The patient received pathogenetic and supportive therapy including plasma transfusion and a short course of dexamethasone. Plasma administration was indicated due to pronounced hypoproteinemia (total protein 51 g/L) and hypoalbuminemia (25 g/L) observed at admission, consistent with significant protein loss and hepatic dysfunction. The correction of oncotic imbalance in such cases is important to restore plasma volume, improve microcirculatory perfusion, and support hepatic recovery. Adjunctive corticosteroid therapy in typhoid fever remains controversial and is generally reserved for severe forms of the disease. In our patient, the presence of somnolence and features of a developing typhoid state justified a short adjunctive course of dexamethasone to modulate systemic inflammation and prevent further neurological deterioration. According to current evidence, high-dose dexamethasone may be lifesaving in patients presenting with delirium, obtundation, stupor, coma, or shock, particularly in younger adults who tend to manifest greater neuropsychiatric morbidity during typhoid fever. Early initiation of corticosteroids before decompensation is associated with reduced mortality and relapse risk [
15].
Despite the absence of complications or relapse during follow-up, the potential for chronic carriage remains an important consideration.
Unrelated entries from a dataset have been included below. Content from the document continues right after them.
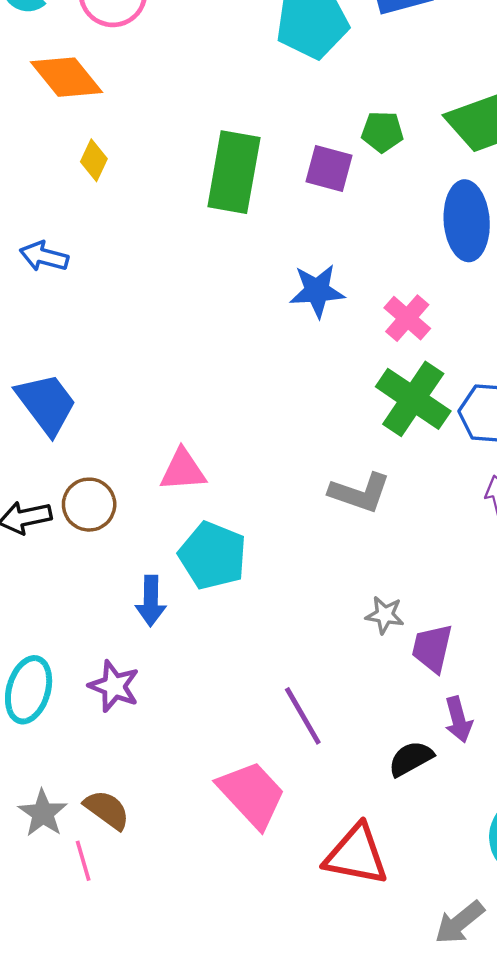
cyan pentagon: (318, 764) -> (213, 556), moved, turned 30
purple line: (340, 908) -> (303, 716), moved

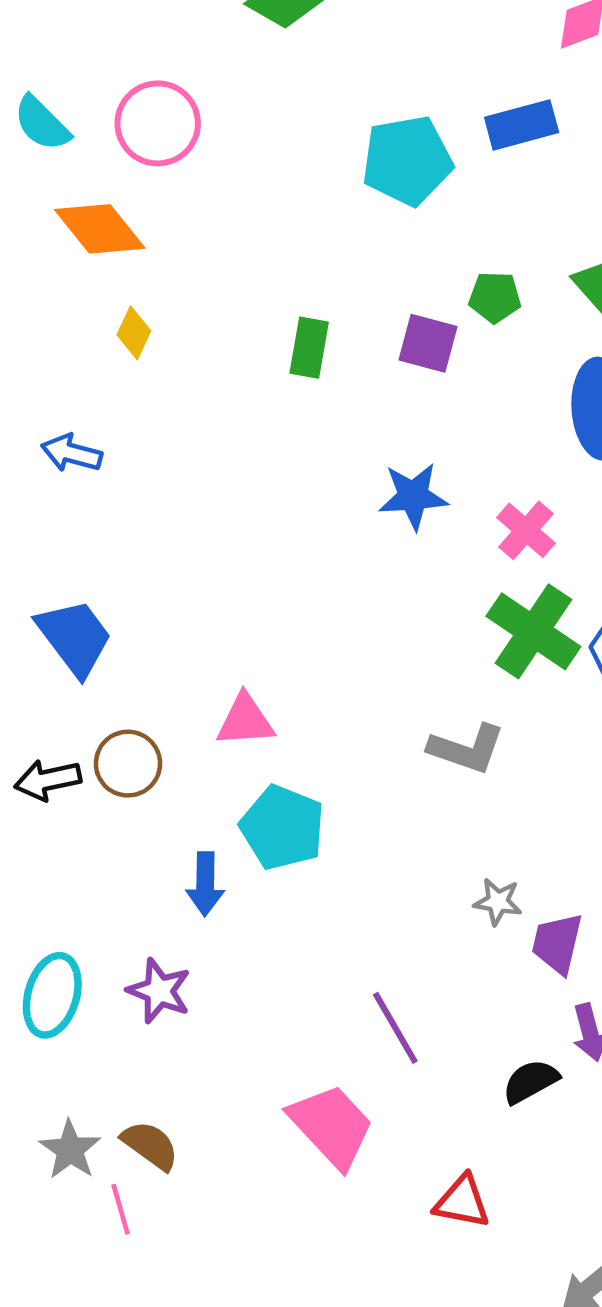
green rectangle: (234, 172) -> (309, 348), size x0.6
red triangle: (356, 855) -> (462, 1202), size x0.7

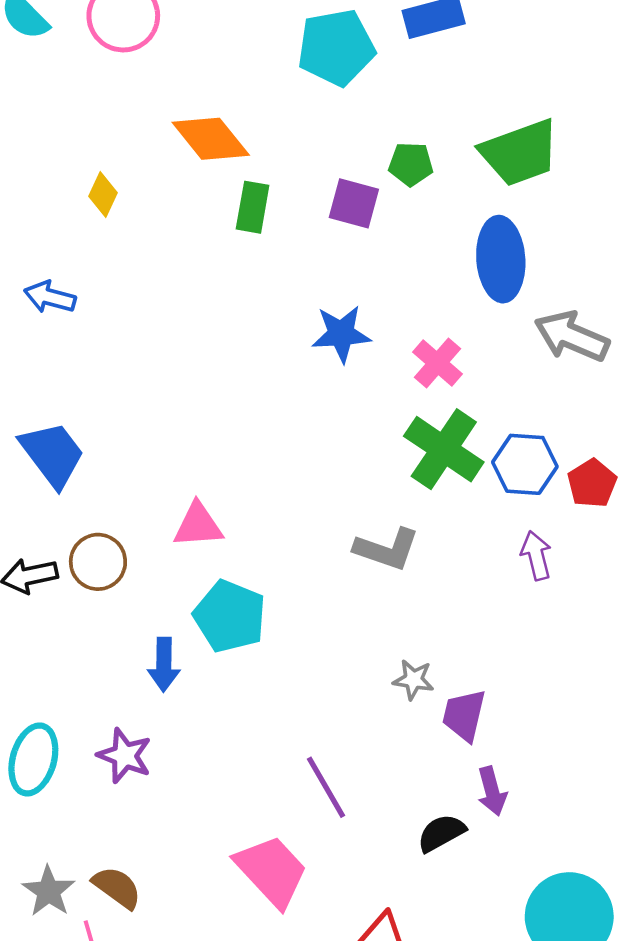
orange diamond: (100, 229) -> (211, 139), moved

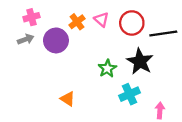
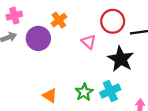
pink triangle: (101, 19) -> (89, 42), moved
green star: (107, 68) -> (84, 92), moved

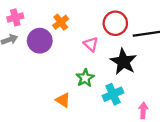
green star: (84, 92) -> (85, 78), moved
orange triangle: (50, 96) -> (63, 100), moved

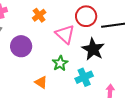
purple circle: (40, 41) -> (21, 46), moved
pink triangle: (91, 44) -> (65, 34), size x1.5

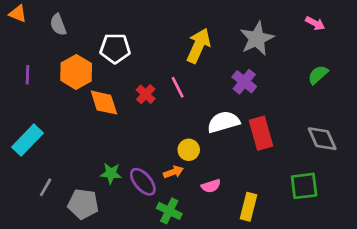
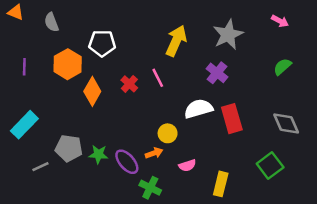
orange diamond: (104, 103) -> (92, 91), turned 48
green square: (304, 186) -> (270, 165), turned -30
gray line: (46, 187) -> (40, 167), turned 35
gray pentagon: (83, 204) -> (69, 148), moved

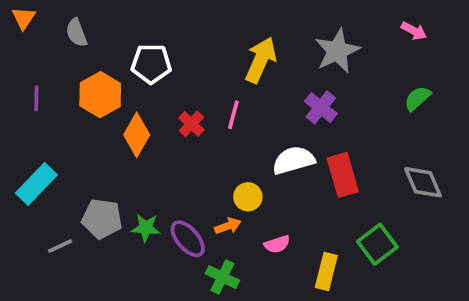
orange triangle: (16, 12) -> (24, 18), turned 42
pink line: (158, 78) -> (233, 115), turned 42
green square: (270, 165) -> (377, 244), moved

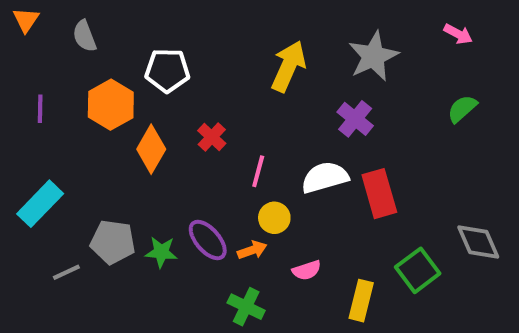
pink line: (233, 115) -> (258, 171), moved
gray diamond: (423, 182) -> (478, 242), moved
purple ellipse: (188, 239) -> (208, 240), moved

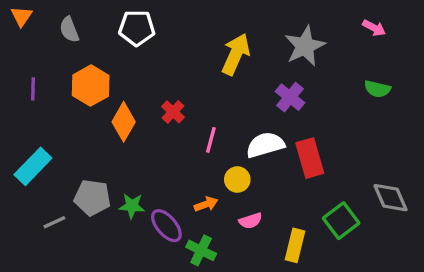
white pentagon: (167, 70) -> (137, 28), moved
green semicircle: (462, 109) -> (377, 89), turned -125
yellow circle: (274, 218) -> (237, 179), moved
purple ellipse: (208, 240) -> (166, 226), moved

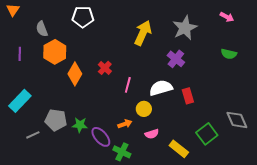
gray semicircle: (69, 30) -> (42, 29), moved
red rectangle: (310, 158) -> (188, 96), size x0.7
yellow rectangle: (295, 245) -> (179, 149), turned -66

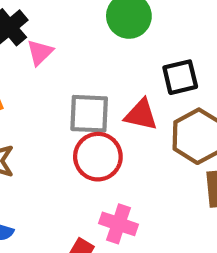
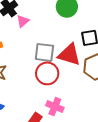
red triangle: (141, 115) -> (69, 55), size x1.4

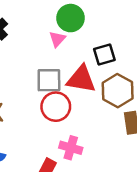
pink triangle: (23, 21) -> (57, 39), moved

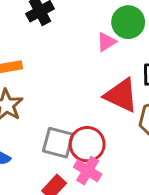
gray square: (49, 80) -> (58, 143), moved
red circle: (56, 107) -> (87, 144), moved

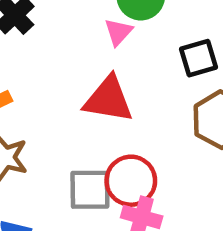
red triangle: (121, 95) -> (108, 99), moved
Studies suggest that relapse occurs in up to 10% of cases, while 1–4% of patients may develop chronic carrier states. According to the British Infection Association guidelines [
16], individuals at high risk of transmission should undergo culture of three stool samples taken 48 h apart, beginning one week after completion of antimicrobial therapy, as intermittent shedding of
S. Typhi or
S. Paratyphi may occur [
16]. In Bulgaria, post-treatment follow-up follows a similar principle: two stool cultures are obtained at one and three months after discharge, each consisting of samples collected 48 h apart. This approach aims to detect possible intermittent excretion of the pathogen and to ensure microbiological clearance. In the present case, both post-treatment stool cultures were negative for Salmonella enterica serovar Typhi, confirming the absence of a carrier state.
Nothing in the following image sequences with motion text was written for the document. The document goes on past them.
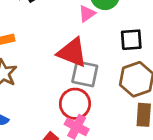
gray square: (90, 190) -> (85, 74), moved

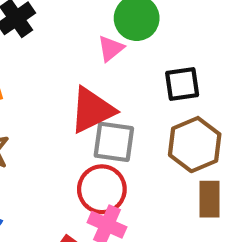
red triangle: (72, 52) -> (92, 110), turned -44

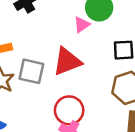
gray square: (114, 142) -> (31, 71), moved

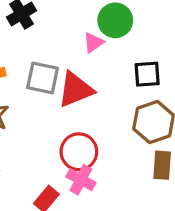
gray square: (31, 71) -> (43, 78), moved

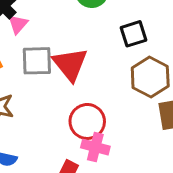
pink triangle: (93, 43) -> (18, 24), moved
red triangle: (76, 90) -> (70, 64), turned -33

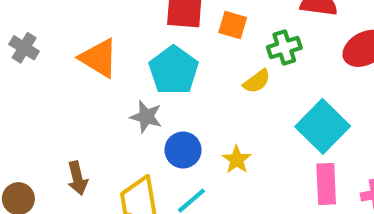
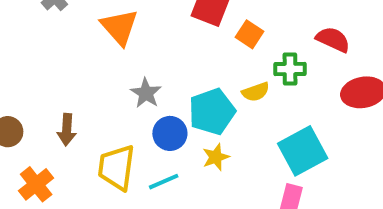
cyan pentagon: (174, 70) -> (212, 112), moved

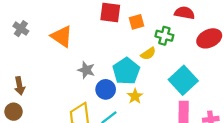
orange square: (250, 34) -> (136, 22), turned -35
green cross: (290, 69) -> (164, 36), turned 30
brown arrow: (67, 130) -> (20, 86), moved

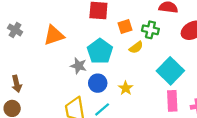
orange square: (136, 22) -> (125, 27), moved
orange triangle: (62, 36) -> (54, 35), turned -50
cyan pentagon: (126, 71) -> (100, 51), moved

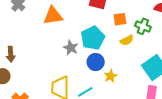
blue circle: (98, 83) -> (96, 62), moved

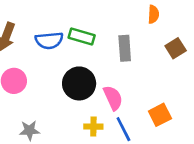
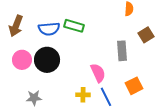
gray rectangle: (125, 48) -> (122, 51), moved
black circle: (79, 83) -> (47, 60), moved

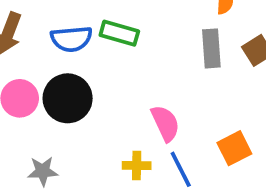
gray rectangle: (122, 51) -> (211, 48), moved

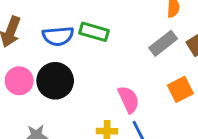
gray rectangle: (211, 48) -> (163, 43), turned 56
orange square: (234, 148) -> (180, 89), moved

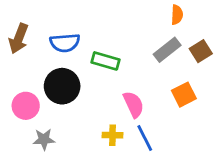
green rectangle: (94, 32) -> (105, 61), moved
pink circle: (19, 81) -> (26, 106), moved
This case highlights the importance of a structured diagnostic approach, microbiological confirmation, and tailored therapy in the management of travelers returning with febrile illness. The role of national reference laboratories in serotyping, molecular analysis, and antimicrobial resistance monitoring is indispensable for accurate diagnosis, appropriate treatment, and epidemiological control. Beyond individual case management, imported typhoid fever illustrates the broader challenges of globalization in infectious disease control and the continuing need for cross-border collaboration, data sharing, and preparedness even in non-endemic countries.